MSU Could Recycle Wind Turbines into Delicious Gummy Bears
How could wind turbines become edible treats? Science, that's how. No seriously, how?
As the United States works to catch up with other countries around the world to create an efficient system of cleaner energy use, a recent suggestion from scientists at Michigan State University throws an idea out there that is both intriguing and confusing. Wind, sun, and hydropower are three sources of energy that are both renewable and leaves a small carbon footprint. The manufacture and installation of hydropower by far have the smallest carbon footprint according to Science Focus.

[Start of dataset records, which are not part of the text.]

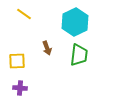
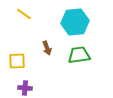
cyan hexagon: rotated 20 degrees clockwise
green trapezoid: rotated 105 degrees counterclockwise
purple cross: moved 5 px right
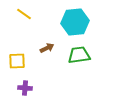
brown arrow: rotated 96 degrees counterclockwise
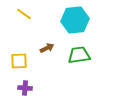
cyan hexagon: moved 2 px up
yellow square: moved 2 px right
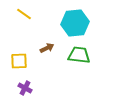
cyan hexagon: moved 3 px down
green trapezoid: rotated 15 degrees clockwise
purple cross: rotated 24 degrees clockwise
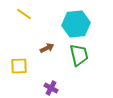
cyan hexagon: moved 1 px right, 1 px down
green trapezoid: rotated 70 degrees clockwise
yellow square: moved 5 px down
purple cross: moved 26 px right
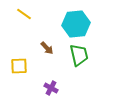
brown arrow: rotated 72 degrees clockwise
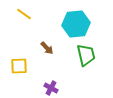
green trapezoid: moved 7 px right
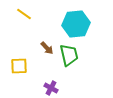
green trapezoid: moved 17 px left
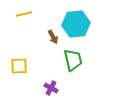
yellow line: rotated 49 degrees counterclockwise
brown arrow: moved 6 px right, 11 px up; rotated 16 degrees clockwise
green trapezoid: moved 4 px right, 5 px down
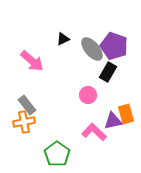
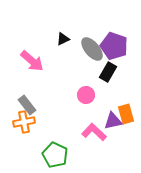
pink circle: moved 2 px left
green pentagon: moved 2 px left, 1 px down; rotated 10 degrees counterclockwise
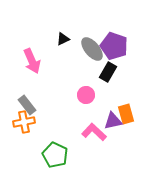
pink arrow: rotated 25 degrees clockwise
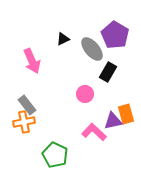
purple pentagon: moved 1 px right, 11 px up; rotated 12 degrees clockwise
pink circle: moved 1 px left, 1 px up
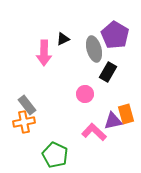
gray ellipse: moved 2 px right; rotated 25 degrees clockwise
pink arrow: moved 12 px right, 8 px up; rotated 25 degrees clockwise
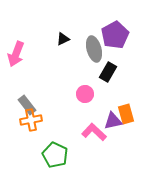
purple pentagon: rotated 12 degrees clockwise
pink arrow: moved 28 px left, 1 px down; rotated 20 degrees clockwise
orange cross: moved 7 px right, 2 px up
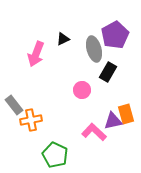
pink arrow: moved 20 px right
pink circle: moved 3 px left, 4 px up
gray rectangle: moved 13 px left
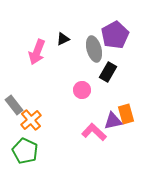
pink arrow: moved 1 px right, 2 px up
orange cross: rotated 30 degrees counterclockwise
green pentagon: moved 30 px left, 4 px up
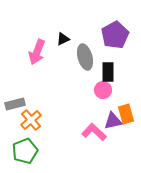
gray ellipse: moved 9 px left, 8 px down
black rectangle: rotated 30 degrees counterclockwise
pink circle: moved 21 px right
gray rectangle: moved 1 px right, 1 px up; rotated 66 degrees counterclockwise
green pentagon: rotated 25 degrees clockwise
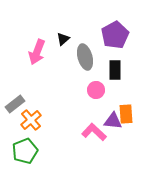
black triangle: rotated 16 degrees counterclockwise
black rectangle: moved 7 px right, 2 px up
pink circle: moved 7 px left
gray rectangle: rotated 24 degrees counterclockwise
orange rectangle: rotated 12 degrees clockwise
purple triangle: rotated 18 degrees clockwise
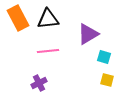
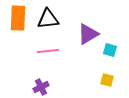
orange rectangle: rotated 30 degrees clockwise
cyan square: moved 6 px right, 7 px up
purple cross: moved 2 px right, 4 px down
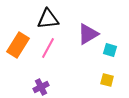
orange rectangle: moved 27 px down; rotated 30 degrees clockwise
pink line: moved 3 px up; rotated 55 degrees counterclockwise
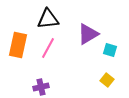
orange rectangle: rotated 20 degrees counterclockwise
yellow square: rotated 24 degrees clockwise
purple cross: rotated 14 degrees clockwise
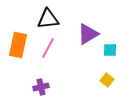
cyan square: rotated 16 degrees counterclockwise
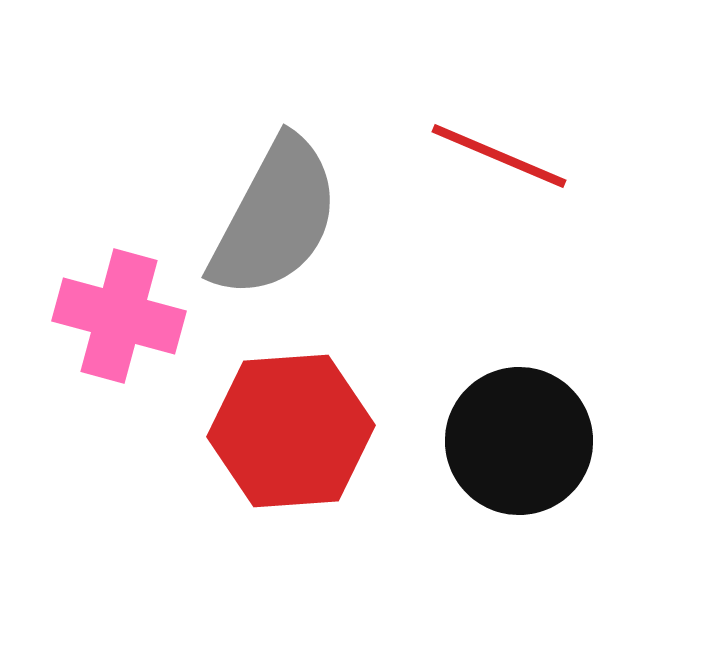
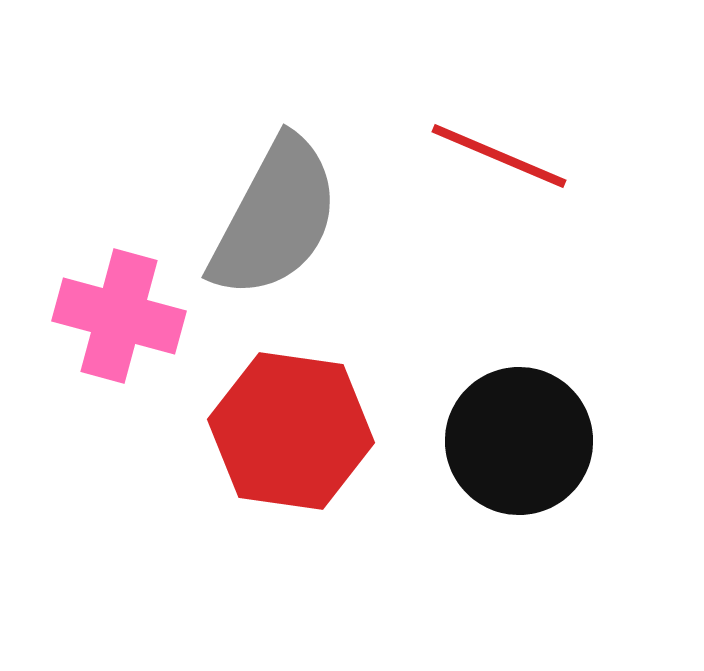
red hexagon: rotated 12 degrees clockwise
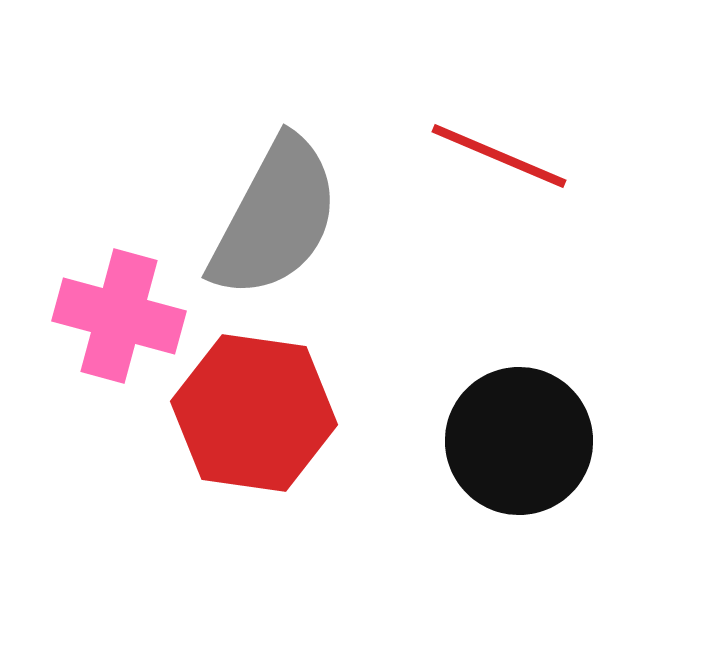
red hexagon: moved 37 px left, 18 px up
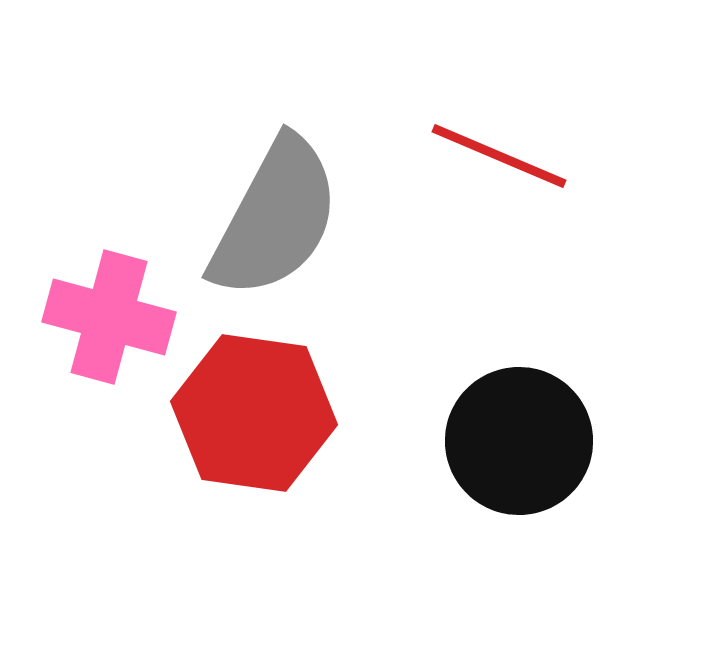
pink cross: moved 10 px left, 1 px down
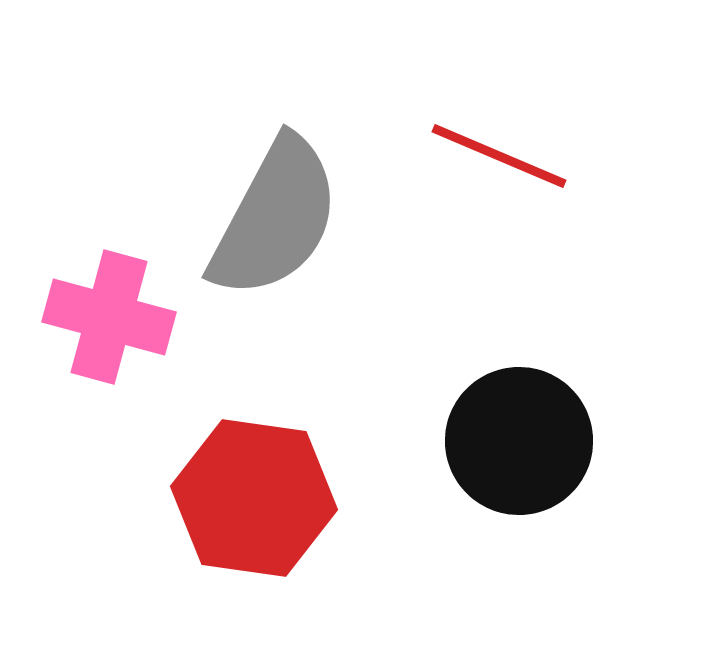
red hexagon: moved 85 px down
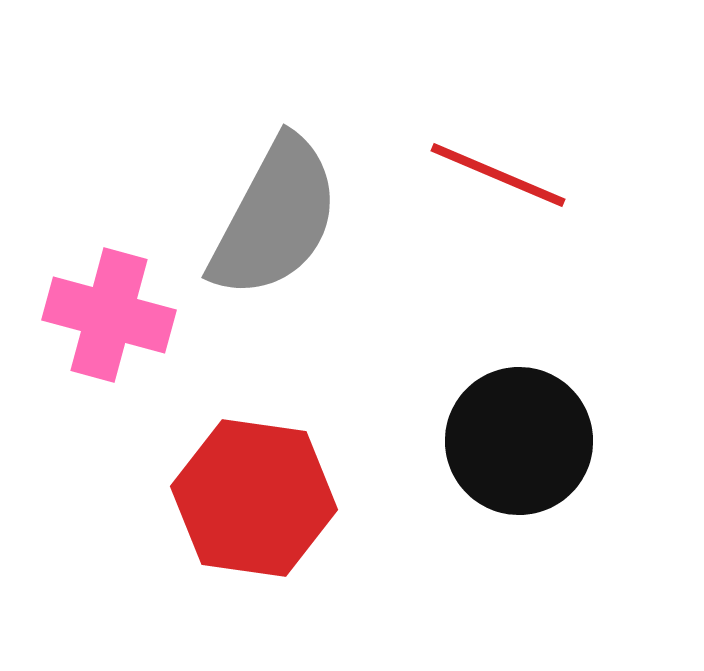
red line: moved 1 px left, 19 px down
pink cross: moved 2 px up
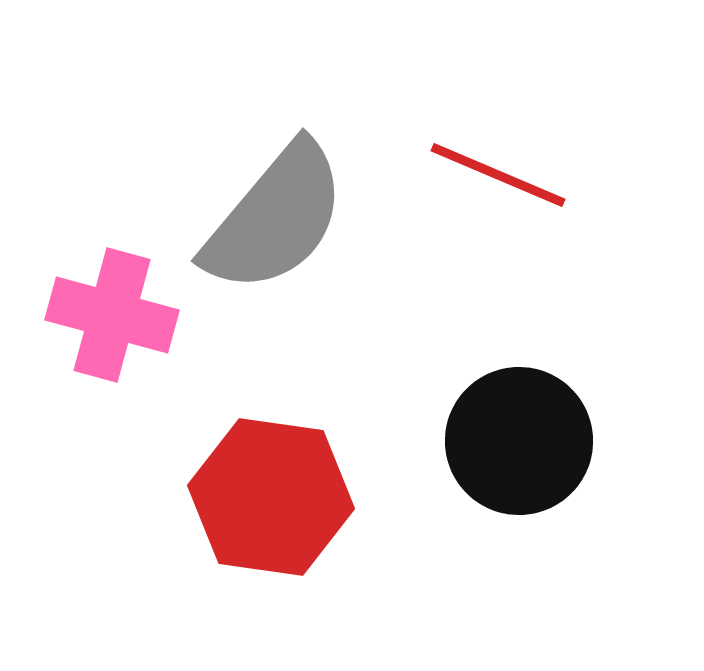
gray semicircle: rotated 12 degrees clockwise
pink cross: moved 3 px right
red hexagon: moved 17 px right, 1 px up
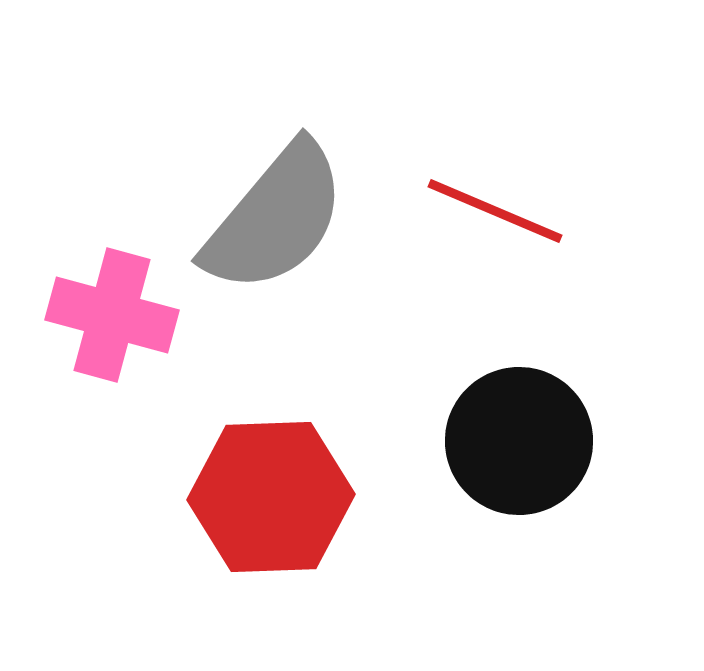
red line: moved 3 px left, 36 px down
red hexagon: rotated 10 degrees counterclockwise
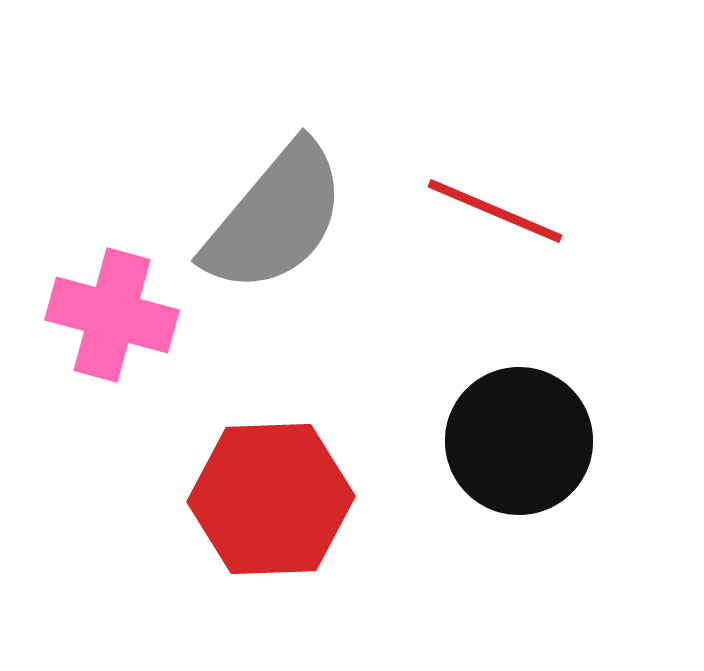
red hexagon: moved 2 px down
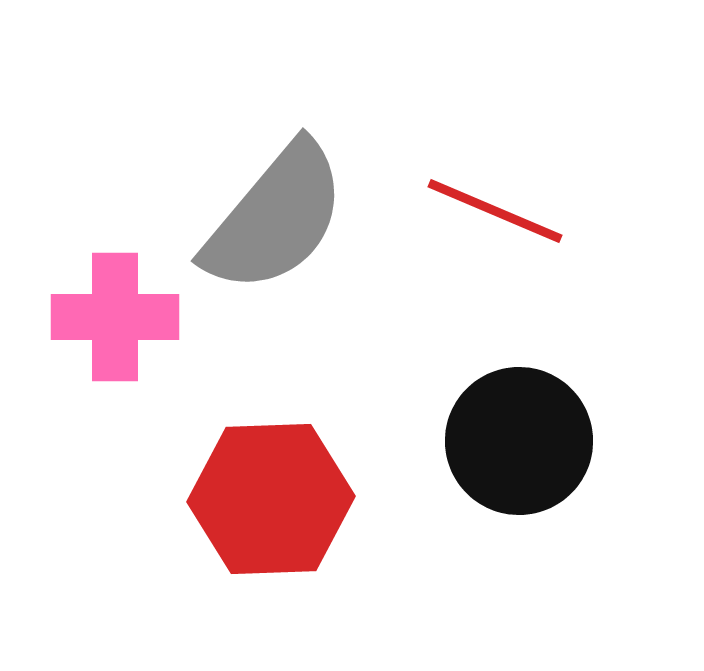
pink cross: moved 3 px right, 2 px down; rotated 15 degrees counterclockwise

Wind turbines can be the source of far more energy in the mitten state. So, what do we do with all of the wind turbine parts when they need to be replaced? That can be a lot of waste. Michigan had an estimated 1,658 working wind turbines at the end of 2021 according to thumbwind.com. That's a number that is dramatically increasing every year. MSU has come up with a clever way to make wind turbine blades out of a material that can be recycled over and over forever. CNet explains the MSU development,
They developed a new form of wind turbine material that combines glass fibers with both plant-derived and synthetic polymers, which refer to long chains of molecules. The mixture is called a composite resin, and its hype lies in the fact that it can be recycled a lot more easily than pure fiberglass can.
In layman's terms, the resin can be dissolved using an alkaline solution to create anything from car tail lights and laptop covers to gummy bears and Gatorade. A Chemical engineer from MSU, John Dorgan explained to CNet why it's ok to eat material that can also be used in a wind turbine blade,
A carbon atom derived from a plant, like corn or grass, is no different from a carbon atom that came from a fossil fuel, it's all part of the global carbon cycle, and we've shown that we can go from biomass in the field to durable plastic materials and back to foodstuffs.
There's no info at this time on when the production of wind turbine blades made from this recyclable material will begin.